Kokako Lost
Kokako Log 1993 by Sid Marsh
Waihi Leader
AUGUST
For a two week period in July and August I was on Little Barrier Island (Hauturu) helping out with the kakapo supplementary feeding program. Hauturu is a Hauraki Gulf island located 33 kilometres northwest of Cape Colville. It is one of the most important wildlife sanctuaries in the world, with a wealth of rare forest creatures living within a largely unmodified sub-tropical rain forest environment.
Visiting Hauturu is a time-machine ride back to mainland New Zealand circa 1840, as the surrounding sea coupled with a rugged coastline has enabled the place to largely escape human 'development'. As a result only one third of the island has been logged for kauri (by the Ngati Wai) and there have been no (pakeha) introductions of stoats, possums or ship rats. Today, despite an infestation of kiore rats, one can still see weta as heavy as adult thrushes; flockings of kaka, 30 to 40 birds strong; tiny rifleman - birds the length of one's little finger; not to mention the remarkable kakapo, an eccentric nocturnal creature which is the world's largest parrot. Male kakapo can weigh as much as three kilograms. The gulf waters surrounding Hauturu add their dimension too. On our last day on the island a pod of four killer whales hunted for stingrays just 50 metres out from our boulder beach vantage point. In May five killers were watched preying on rays at this same location. To escape the chomping jaws and conical teeth a number of the eagle-rays frantically flopped themselves high and dry on to the beach. Hauturu also has a remnant population of tuatara, not to mention unusual geckos, native bats, black petrels and good numbers of hihi, kiwi and tieke. The latter being a wattlebird and thus related to the kokako.

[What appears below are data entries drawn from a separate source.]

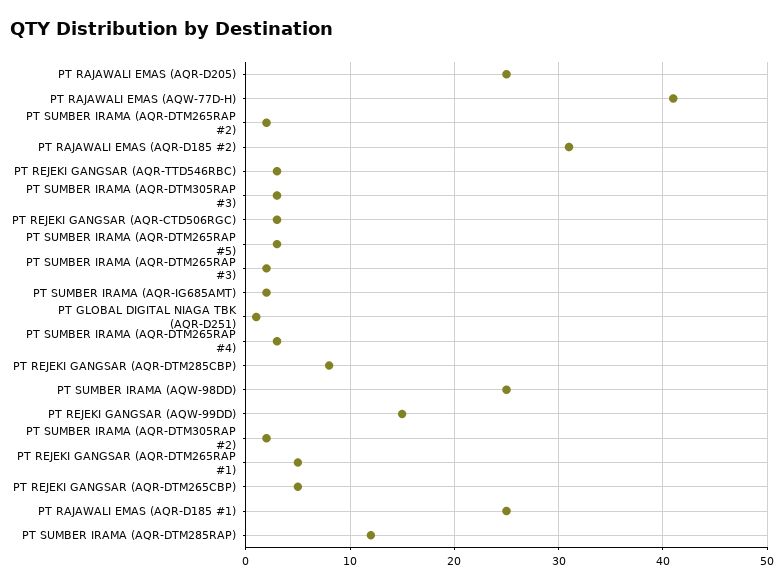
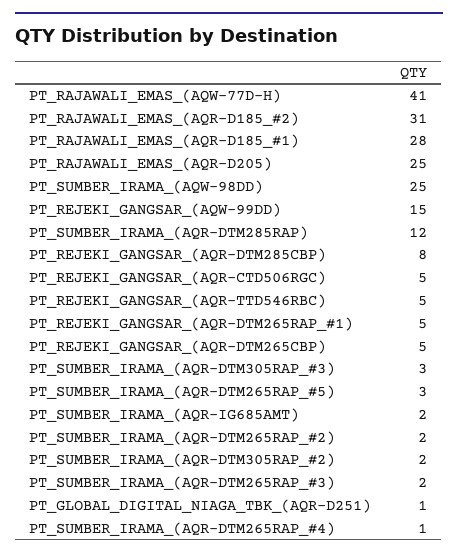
  {
    "PT RAJAWALI EMAS (AQR-D205)": 25,
    "PT RAJAWALI EMAS (AQW-77D-H)": 41,
    "PT SUMBER IRAMA (AQR-DTM265RAP #2)": 2,
    "PT RAJAWALI EMAS (AQR-D185 #2)": 31,
-   "PT REJEKI GANGSAR (AQR-TTD546RBC)": 3,
+   "PT REJEKI GANGSAR (AQR-TTD546RBC)": 5,
    "PT SUMBER IRAMA (AQR-DTM305RAP #3)": 3,
-   "PT REJEKI GANGSAR (AQR-CTD506RGC)": 3,
+   "PT REJEKI GANGSAR (AQR-CTD506RGC)": 5,
    "PT SUMBER IRAMA (AQR-DTM265RAP #5)": 3,
    "PT SUMBER IRAMA (AQR-DTM265RAP #3)": 2,
    "PT SUMBER IRAMA (AQR-IG685AMT)": 2,
    "PT GLOBAL DIGITAL NIAGA TBK (AQR-D251)": 1,
-   "PT SUMBER IRAMA (AQR-DTM265RAP #4)": 3,
+   "PT SUMBER IRAMA (AQR-DTM265RAP #4)": 1,
    "PT REJEKI GANGSAR (AQR-DTM285CBP)": 8,
    "PT SUMBER IRAMA (AQW-98DD)": 25,
    "PT REJEKI GANGSAR (AQW-99DD)": 15,
    "PT SUMBER IRAMA (AQR-DTM305RAP #2)": 2,
    "PT REJEKI GANGSAR (AQR-DTM265RAP #1)": 5,
    "PT REJEKI GANGSAR (AQR-DTM265CBP)": 5,
-   "PT RAJAWALI EMAS (AQR-D185 #1)": 25,
+   "PT RAJAWALI EMAS (AQR-D185 #1)": 28,
    "PT SUMBER IRAMA (AQR-DTM285RAP)": 12
  }

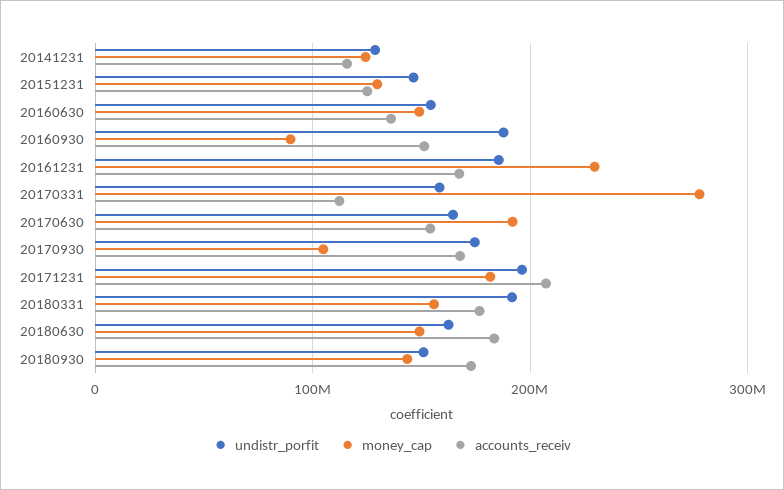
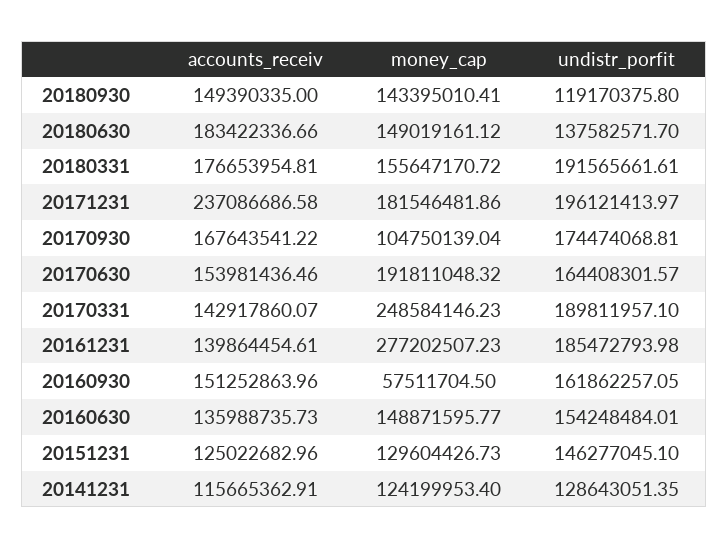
  {
    "undistr_porfit": {
      "20141231": 128643051.35,
      "20151231": 146277045.1,
      "20160630": 154248484.01,
-     "20160930": 190000000,
+     "20160930": 161862257.05,
      "20161231": 185472793.98,
-     "20170331": 160000000,
+     "20170331": 189811957.1,
      "20170630": 164408301.57,
      "20170930": 174474068.81,
      "20171231": 196121413.97,
      "20180331": 191565661.61,
-     "20180630": 160000000,
+     "20180630": 137582571.7,
-     "20180930": 150000000
+     "20180930": 119170375.8
    },
    "money_cap": {
      "20141231": 124199953.4,
      "20151231": 129604426.73,
      "20160630": 148871595.77,
-     "20160930": 90000000,
+     "20160930": 57511704.5,
-     "20161231": 230000000,
+     "20161231": 277202507.23,
-     "20170331": 280000000,
+     "20170331": 248584146.23,
      "20170630": 191811048.32,
      "20170930": 104750139.04,
      "20171231": 181546481.86,
      "20180331": 155647170.72,
      "20180630": 149019161.12,
      "20180930": 143395010.41
    },
    "accounts_receiv": {
      "20141231": 115665362.91,
      "20151231": 125022682.96,
      "20160630": 135988735.73,
      "20160930": 151252863.96,
-     "20161231": 170000000,
+     "20161231": 139864454.61,
-     "20170331": 110000000,
+     "20170331": 142917860.07,
      "20170630": 153981436.46,
      "20170930": 167643541.22,
-     "20171231": 210000000,
+     "20171231": 237086686.58,
      "20180331": 176653954.81,
      "20180630": 183422336.66,
-     "20180930": 170000000
+     "20180930": 149390335
    }
  }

Between October 1981 and April 1983 the NZ Wildlife Service transferred 24 kokako to Hauturu from soon-to-be-logged native forest in the Rotorua district. It was a successful attempt to establish a new population of the species in a near predator-free island environment. There are now thought to be over fifty kokako on Hauturu, and these birds are concentrated in a band of kauri/tawaroa/rata forest extending around the island's midriff. It is feasible Hauturu could eventually support several hundred kokako.
Like the Coromandel birds, the first and second generation Hauturu kokako have a simple song with few notes, and they don't regularly sing a dawn chorus. Over the course of our two week stay my colleagues and I had a number of kokako contacts. One good sighting involved a single unbanded crow with small blue wattles: this bird 'squirrelled' through the sub-canopy to investigate the observer walking along a track. From several metres distance the kokako paused, and swung to an upside-down position to reach a cluster of ripe supplejack fruit - hanging first by two legs and then for a short period from by only one. The grey feathered acrobat remained in sight for several minutes before vanishing into a thicket of tawaroa, the big-leaved tawa.